A risk-off vibe has been overhanging the market, with commodity currencies underperforming over the past 24 hours, albeit with no fresh damage done to the NZD and AUD overnight. US Treasury yields are lower, with the market supported by a series of weaker US economic indicators.
On the calendar overnight were a series of second-tier US economic indicators but they have proven to be market moving, as they all conveyed the same message of a weaker US economy. Initial jobless claims jumped 13k to a higher-than-expected 231k last week, a 12-week high, while continuing claims jumped 32k to 1.865m, their highest level in almost two years. The data are consistent with some clear softening in labour market conditions, with rising job layoffs and a more difficult environment to get re-employed.
Industrial production fell by a larger than expected 0.6% m/m in October, with the UAW strike driving a 10% plunge in motor vehicle production. The NAHB homebuilder sentiment index also undershot expectations, falling 6pts to 34, its lowest level this year, suggesting a lack of confidence in the building market against a backdrop of poor affordability. The Philly Fed business outlook index was the only indicator to positively surprise, although it remained in negative territory at -5.9 and had a weaker underbelly, with new orders, shipments and employment all weaker.
The weaker data flow supported the Treasuries market as did weaker risk sentiment during Asian trading hours, sending the US 10-year rate down to as low as 4.43%, close to the recent low. As we go to print, the yield is 4.44%, down 9bps for the day and 6bps lower from the NZ close.
The softer data gave an excuse for equity investors to pull their horns in, with the S&P500 down slightly in early afternoon trading after its recent strong rebound.

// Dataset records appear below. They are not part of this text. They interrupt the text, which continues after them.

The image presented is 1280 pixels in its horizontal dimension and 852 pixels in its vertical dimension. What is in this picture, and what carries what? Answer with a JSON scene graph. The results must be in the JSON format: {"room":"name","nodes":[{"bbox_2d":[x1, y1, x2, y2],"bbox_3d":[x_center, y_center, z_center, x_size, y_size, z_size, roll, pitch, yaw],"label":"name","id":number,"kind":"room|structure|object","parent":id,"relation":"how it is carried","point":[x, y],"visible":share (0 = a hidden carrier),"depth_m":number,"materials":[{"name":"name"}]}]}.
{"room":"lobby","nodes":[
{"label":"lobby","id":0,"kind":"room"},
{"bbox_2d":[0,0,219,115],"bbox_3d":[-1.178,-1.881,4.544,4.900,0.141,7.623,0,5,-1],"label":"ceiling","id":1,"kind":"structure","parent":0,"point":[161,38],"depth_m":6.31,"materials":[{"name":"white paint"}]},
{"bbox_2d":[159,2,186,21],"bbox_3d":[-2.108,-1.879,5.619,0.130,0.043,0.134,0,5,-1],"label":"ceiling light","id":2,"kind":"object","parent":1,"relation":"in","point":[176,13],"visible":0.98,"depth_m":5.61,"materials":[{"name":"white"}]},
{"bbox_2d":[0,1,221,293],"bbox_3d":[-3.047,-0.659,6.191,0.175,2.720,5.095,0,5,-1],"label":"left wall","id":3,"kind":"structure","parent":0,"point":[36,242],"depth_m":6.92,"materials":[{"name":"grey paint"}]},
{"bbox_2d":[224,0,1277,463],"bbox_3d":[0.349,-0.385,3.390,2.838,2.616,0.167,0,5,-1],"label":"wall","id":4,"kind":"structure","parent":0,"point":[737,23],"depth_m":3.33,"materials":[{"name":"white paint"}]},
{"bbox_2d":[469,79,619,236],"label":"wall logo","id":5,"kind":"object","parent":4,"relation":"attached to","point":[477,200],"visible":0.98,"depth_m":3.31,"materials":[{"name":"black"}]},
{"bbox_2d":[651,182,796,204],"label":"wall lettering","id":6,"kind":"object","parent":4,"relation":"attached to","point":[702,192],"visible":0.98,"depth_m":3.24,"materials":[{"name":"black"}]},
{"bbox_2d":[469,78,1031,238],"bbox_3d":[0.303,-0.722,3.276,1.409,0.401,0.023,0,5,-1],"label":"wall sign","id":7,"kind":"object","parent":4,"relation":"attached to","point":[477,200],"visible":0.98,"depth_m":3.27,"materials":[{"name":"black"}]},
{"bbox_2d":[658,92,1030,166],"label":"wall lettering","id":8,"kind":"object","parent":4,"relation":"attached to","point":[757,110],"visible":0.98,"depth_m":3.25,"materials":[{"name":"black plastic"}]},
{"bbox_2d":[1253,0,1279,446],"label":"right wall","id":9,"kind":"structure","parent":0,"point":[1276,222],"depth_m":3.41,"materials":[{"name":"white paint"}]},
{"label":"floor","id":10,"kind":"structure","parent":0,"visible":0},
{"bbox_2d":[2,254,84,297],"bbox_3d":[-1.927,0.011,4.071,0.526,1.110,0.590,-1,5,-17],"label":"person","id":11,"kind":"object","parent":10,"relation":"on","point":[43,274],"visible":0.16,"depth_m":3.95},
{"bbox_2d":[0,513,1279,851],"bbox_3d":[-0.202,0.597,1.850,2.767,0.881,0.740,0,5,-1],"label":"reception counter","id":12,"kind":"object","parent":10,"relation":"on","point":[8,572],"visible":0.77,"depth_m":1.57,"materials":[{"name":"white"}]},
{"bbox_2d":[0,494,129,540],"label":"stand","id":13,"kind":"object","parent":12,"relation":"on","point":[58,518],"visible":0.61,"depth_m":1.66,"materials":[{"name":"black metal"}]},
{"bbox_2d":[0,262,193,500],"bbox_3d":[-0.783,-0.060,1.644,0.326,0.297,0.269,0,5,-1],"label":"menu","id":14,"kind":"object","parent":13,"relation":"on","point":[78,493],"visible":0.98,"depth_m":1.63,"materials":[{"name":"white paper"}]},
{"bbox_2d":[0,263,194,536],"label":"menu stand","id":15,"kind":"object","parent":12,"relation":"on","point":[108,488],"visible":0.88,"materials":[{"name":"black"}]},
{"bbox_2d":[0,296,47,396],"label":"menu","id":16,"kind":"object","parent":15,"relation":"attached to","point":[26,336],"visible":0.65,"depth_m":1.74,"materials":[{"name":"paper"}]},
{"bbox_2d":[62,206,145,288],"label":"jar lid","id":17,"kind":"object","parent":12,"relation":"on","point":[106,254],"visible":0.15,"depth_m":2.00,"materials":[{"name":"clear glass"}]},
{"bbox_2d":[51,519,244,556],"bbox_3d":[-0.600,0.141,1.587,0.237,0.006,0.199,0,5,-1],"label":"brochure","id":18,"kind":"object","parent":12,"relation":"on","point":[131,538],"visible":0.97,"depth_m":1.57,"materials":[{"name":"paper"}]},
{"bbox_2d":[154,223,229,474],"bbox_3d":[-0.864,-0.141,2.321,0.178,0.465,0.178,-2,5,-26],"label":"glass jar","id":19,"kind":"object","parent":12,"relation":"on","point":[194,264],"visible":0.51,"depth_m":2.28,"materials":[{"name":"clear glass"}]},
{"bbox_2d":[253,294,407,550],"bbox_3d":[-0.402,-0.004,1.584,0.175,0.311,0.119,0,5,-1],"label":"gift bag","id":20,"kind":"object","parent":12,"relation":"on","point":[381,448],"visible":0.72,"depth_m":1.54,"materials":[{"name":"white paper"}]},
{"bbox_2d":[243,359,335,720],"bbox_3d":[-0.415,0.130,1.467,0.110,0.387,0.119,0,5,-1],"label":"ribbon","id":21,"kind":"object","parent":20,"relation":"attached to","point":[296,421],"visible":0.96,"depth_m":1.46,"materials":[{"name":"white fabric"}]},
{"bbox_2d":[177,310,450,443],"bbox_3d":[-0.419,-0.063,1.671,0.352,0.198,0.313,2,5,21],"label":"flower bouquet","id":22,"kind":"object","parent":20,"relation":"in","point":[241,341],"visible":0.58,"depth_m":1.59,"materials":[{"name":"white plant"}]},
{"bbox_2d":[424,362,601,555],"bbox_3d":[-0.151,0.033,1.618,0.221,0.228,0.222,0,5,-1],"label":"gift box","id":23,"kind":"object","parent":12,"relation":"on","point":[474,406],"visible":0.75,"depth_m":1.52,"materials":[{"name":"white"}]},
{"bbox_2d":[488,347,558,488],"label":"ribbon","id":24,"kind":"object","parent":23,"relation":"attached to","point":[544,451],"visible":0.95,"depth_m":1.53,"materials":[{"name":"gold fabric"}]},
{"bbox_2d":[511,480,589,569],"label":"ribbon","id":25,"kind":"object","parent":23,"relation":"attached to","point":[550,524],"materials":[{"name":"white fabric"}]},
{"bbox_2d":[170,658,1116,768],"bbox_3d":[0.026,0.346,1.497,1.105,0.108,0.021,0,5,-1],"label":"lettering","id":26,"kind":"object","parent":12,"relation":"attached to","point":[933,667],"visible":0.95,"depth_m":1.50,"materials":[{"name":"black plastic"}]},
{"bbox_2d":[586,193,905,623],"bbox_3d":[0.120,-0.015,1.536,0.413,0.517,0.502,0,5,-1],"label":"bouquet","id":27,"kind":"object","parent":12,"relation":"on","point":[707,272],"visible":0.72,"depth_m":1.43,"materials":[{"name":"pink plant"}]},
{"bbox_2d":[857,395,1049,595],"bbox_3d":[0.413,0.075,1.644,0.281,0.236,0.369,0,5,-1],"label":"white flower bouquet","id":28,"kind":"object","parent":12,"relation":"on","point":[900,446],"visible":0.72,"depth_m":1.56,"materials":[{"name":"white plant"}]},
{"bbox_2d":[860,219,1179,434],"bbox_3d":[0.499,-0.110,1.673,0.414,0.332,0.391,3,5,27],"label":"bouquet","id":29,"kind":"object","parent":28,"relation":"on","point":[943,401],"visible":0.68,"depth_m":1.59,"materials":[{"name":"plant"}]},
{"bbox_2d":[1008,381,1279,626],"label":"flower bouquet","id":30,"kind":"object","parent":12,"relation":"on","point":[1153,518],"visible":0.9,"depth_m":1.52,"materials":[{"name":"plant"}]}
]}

Oil prices are down close to 5%, with Brent crude down to a USD77 handle, with the recent break of technical levels, signs of higher US crude inventories, the weaker economic data flow and trading desks reporting bearish option plays all being contributing factors.
In currency markets, weaker risk sentiment prevailed during Asian trading hours for no obvious reason, although the move seemed to coincide with another weaker reading on Chinese house prices that sent the yuan on a weaker trajectory and, by the NZ close, the NZD was down to 0.5980 and the AUD was down to 0.6470.
The yuan reversed course and the NZD managed to regain the 0.60 level overnight before falling back down and it currently trades at 0.5985. Whether coincidental or not, the stronger yuan has seen sustained following what seems to be improved US-China relations. Presidents Xi and Biden met for hours of talks in San Francisco. After the meetings, President Biden tweeted a series of warm fuzzies including that the meetings “were some of the most constructive and productive discussions we’ve had” and he announced that the two countries are resuming military-to-military communications. At a post meeting speech, President Xi played down prevailing fears around any possible future military action, saying that “China does not seek spheres influence and will not fight a cold war or a hot war with anyone”.
While NZD/AUD has been range-trading and NZD/CAD has recovered overnight, with CAD dragged down by weaker oil prices, the NZD is weaker on the other crosses. The yen has been supported by the lower rates backdrop and NZD/JPY has fallen to 90. NZD/EUR and NZD/GBP are both down about 0.7% from this time yesterday to just over 0.48 and just over 0.55 respectively.
The domestic rates market put in a good performance against the backdrop of higher Treasury yields since the prior NZ close. This saw the NZ-US 10-year bond spread closing down at 48bps. The government bond tender saw strong demand for the 2029s on offer, with the bid-cover ratio close to 6 and a near 4bps premium to prevailing mids, while the longer dated bonds on offer saw much weaker demand. This resulted in some further curve steepening, with 5-10 year rates down 1-2bps against a 2-3bps lift in the ultra-long bonds. In the swaps market, the 2-year rate continued to push lower, down 3bps to 5.16% while the 10-year rate was 2bps higher at 4.87%.
REINZ data showed further positive momentum in the NZ housing market, supported by a surge in net migration. The number of house sales was up 8% y/y in October and the house price index rose for a fifth consecutive month and a cumulative 3.9%, after its 18% peak-to-trough fall, although some positive seasonality has contributed to that recovery.
On the calendar in the day ahead there are only second-tier releases, including NZ PPI, UK retail sales and US building permits and housing starts.